The geology, archaeology and history of Northumberland have created some distinctive landmarks which number among my favourite walks. If unusual rock formations, rock art, sacred stones and caves are your thing, then these moderate walks of between 5 and 10 miles (one with a scramble thrown in) are routes which you might enjoy.
- Simonside Crags circular. 5m/8km. Moderate
- Roughting Linn Rock Art circular. 6.5m / 10.5km. Moderate.
- McCartney’s Cave, Thrunton Woods circular. 9m / 14.5km. Moderate.
- St Cuthbert’s Cave circular. 9.5m / 15km. Moderate
All these routes are now available to download on Viewranger.
Simonside Crags circular. 5m / 8km. Moderate.
This is a moderate 5 mile circular walk starting at Simonside Car Park near Rothbury, and following an eroded plantation track for a mile or so to emerge at the base of Simonside Crag. Here the route involves a reasonably straight forward 230m scramble to reach the summit ridge.
Around this area and along the ridge you will find many large sandstone rocks which have been moved by ancient glaciers to form part of the striking, present day landscape of this area. Alongside these huge, ancient stones, heather and bilbery bushes cover much of the ground. The route follows a stone flagged path along the summit ridge via Simonside cairn, Old stell crag, Dove crag and Beacon cairn, before dropping down to the road by Lordenshaw carpark (which also has some cup and ring marked rocks nearby) where you turn back along the road to your starting point at the car park.
- Roughting Linn Rock Art Circular. 6.5m / 10.5km. Moderate.
Ford to Roughting Linn is a 6.5 mile moderate, circular walk which begins at Ford Village on the Joicey Estate, parking on the layby just outside the village on the Lowick Road. The route begins by going through Ford Moss Nature Reserve, where the industrial chimney and stone ruins are the remains of an old coal mine, around which a whole community built up between 1860 and 1910, when it closed. Now it is a kind of ghost village which forms part of the 19th century industrial archeology of the county.
From here the route heads along Broom Ridge to Goatscrag Hill and then down to Roughting Linn Farm. Walkers should beware that the route across Goatscrag Hill had high bracken growing on it when I visited, and the nearby farm had a large amount of livestock, so dogs should be kept on a lead. A mile or so from the farm, hidden in some trees, you can see the Roughting Linn stones, with their fine examples of prehistoric cup and ring marks, before the walk circles back around the fields to Ford Village.
- St. Cuthbert’s Cave circular. 9.5m / 15km. Moderate.
This is a 9.5 mile figure of 8 walk which starts in Belford, an old coaching stop from Newcastle, before heading out on the footpath to Swinhoe Farm and up Virgin Hill to briefly join the St Cuthbert’s way. Here it turns along the track through a plantation and around Copsey Hill to Holburn, where you turn along the side of Greensheen hill to St. Cuthbert’s Cave wood.

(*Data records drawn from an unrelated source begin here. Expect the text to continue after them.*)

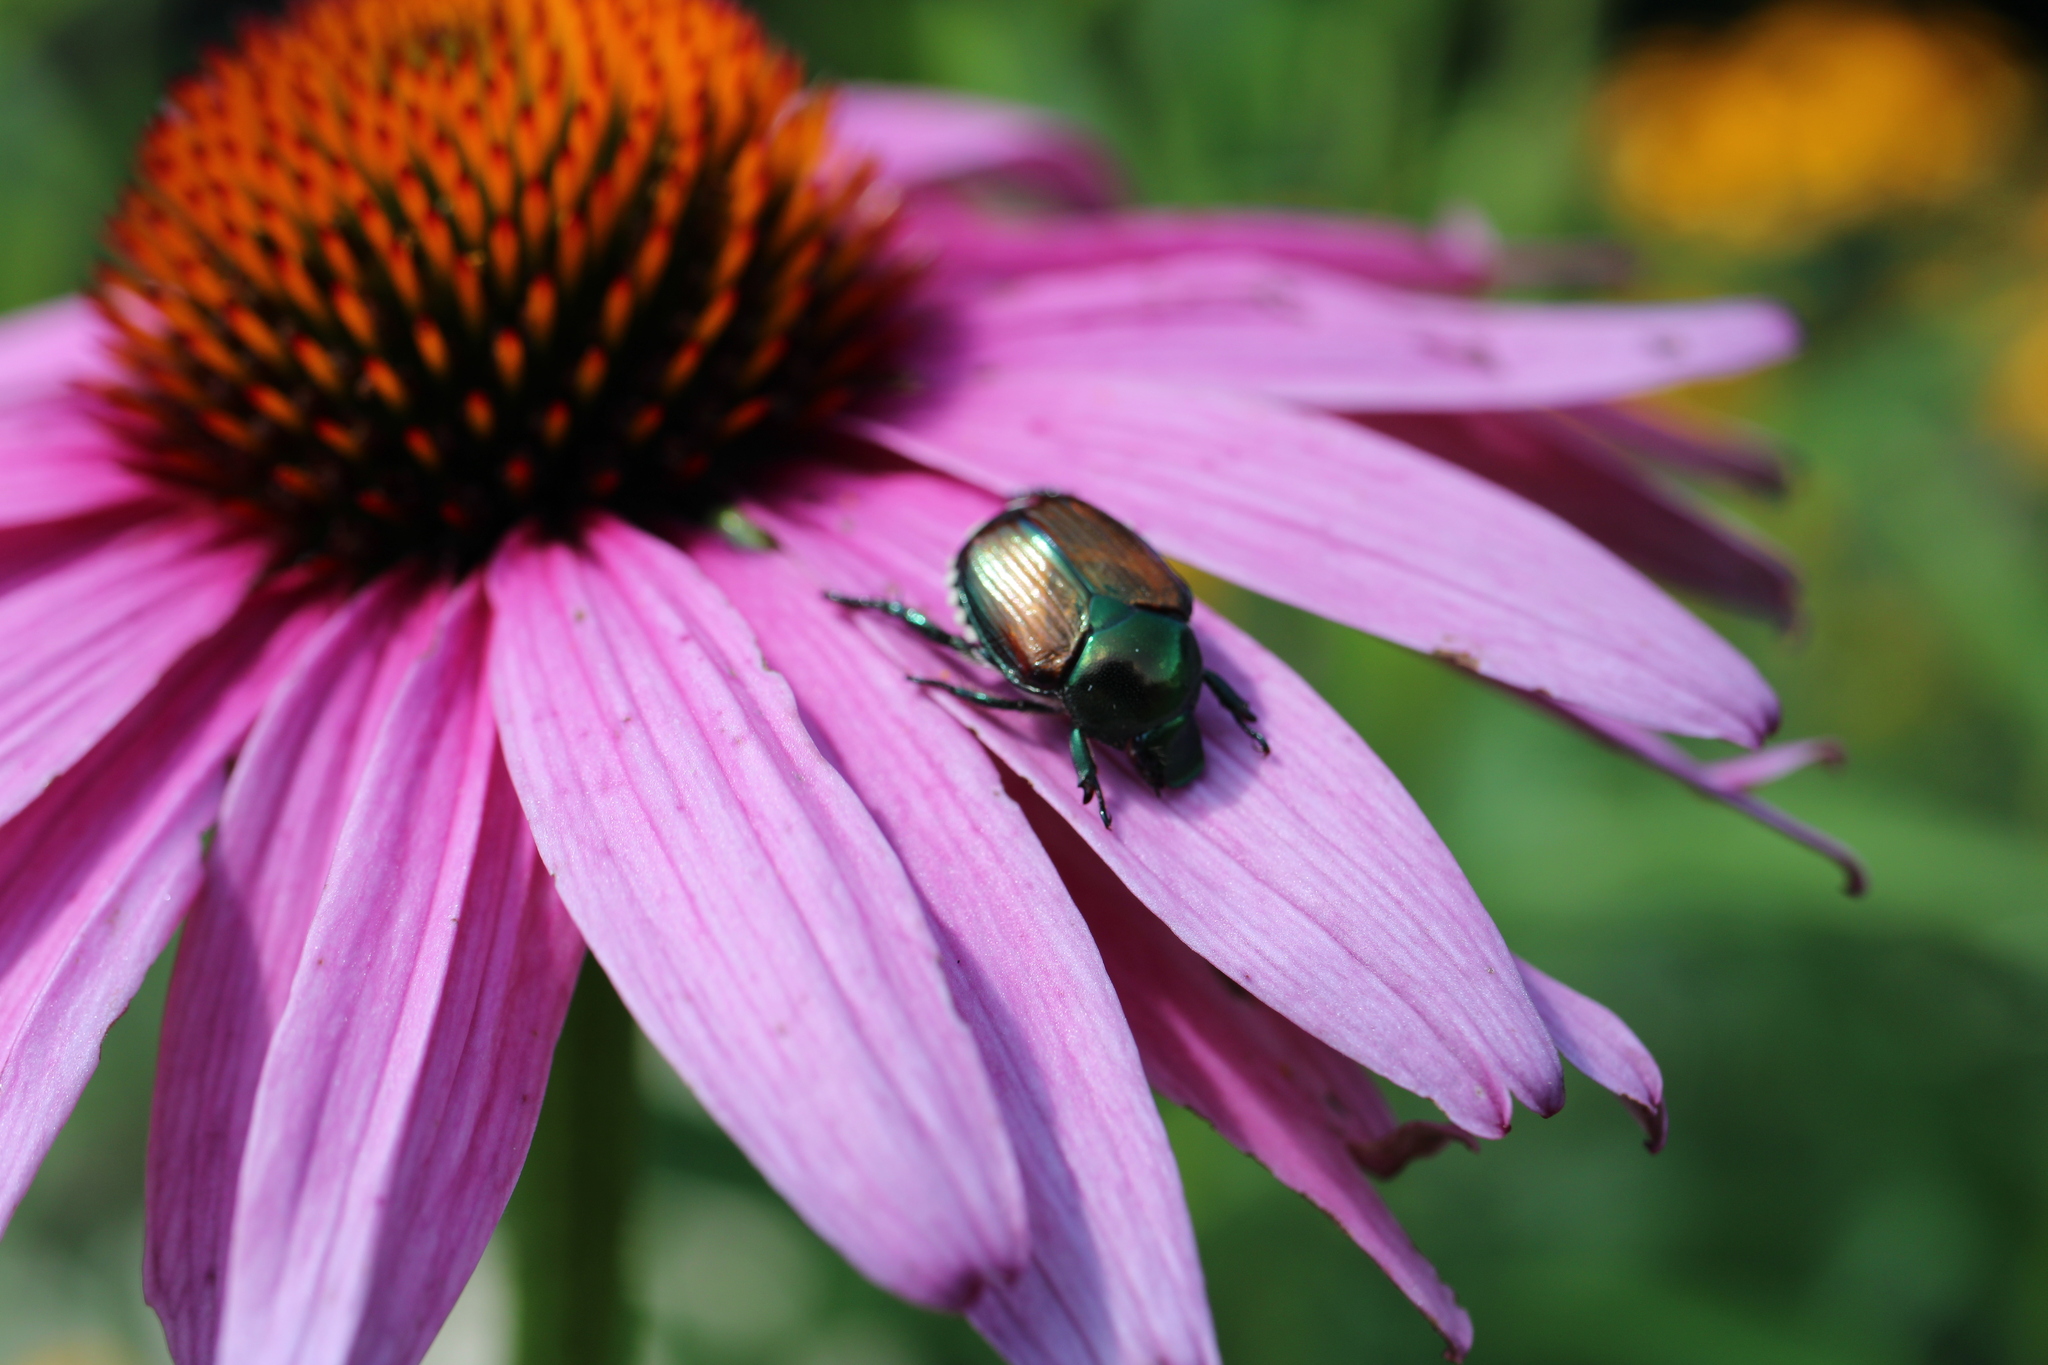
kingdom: Animalia
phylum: Arthropoda
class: Insecta
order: Coleoptera
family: Scarabaeidae
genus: Popillia
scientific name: Popillia japonica
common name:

The cave is said to have been a resting place for St. Cuthbert’s remains on the circuitous journey from Lindisfarne to their final resting place at Durham Cathedral. Pilgrims visit the site at certain times of year to commemorate the life of the saint. There are many examples of old carvings on the rocks which date back to the 1800s. After the cave, the route heads north east across fields, over the outgoing track at Swinhoe Farm, before it returns back to Belford via Square wood, Craggyhall and Westhall.
- McCartney’s Cave circular. 9m / 14.5km. Moderate.
This is a 9 mile moderate circular walk from Thrunton Woods Car Park near Rothbury. There is a lot to see on this walk around the managed conifer woodlands to the north of Rothbury. The walk starts by heading around Humbleton hill to the north, before turning south to visit a hill fort site on the wooded summit of Castle Hill, and a small, hidden away cave nearby. McCartney’s cave was made as a retreat by a 19th century monk and hermit.
From the cave the route then heads south before turning eastwards to Long Crags and along a ridge path with fine views across the hills, to Coe Crags. It then returns to the road via a path which follows close to the small stream running through the woods, back to the starting point at the car park.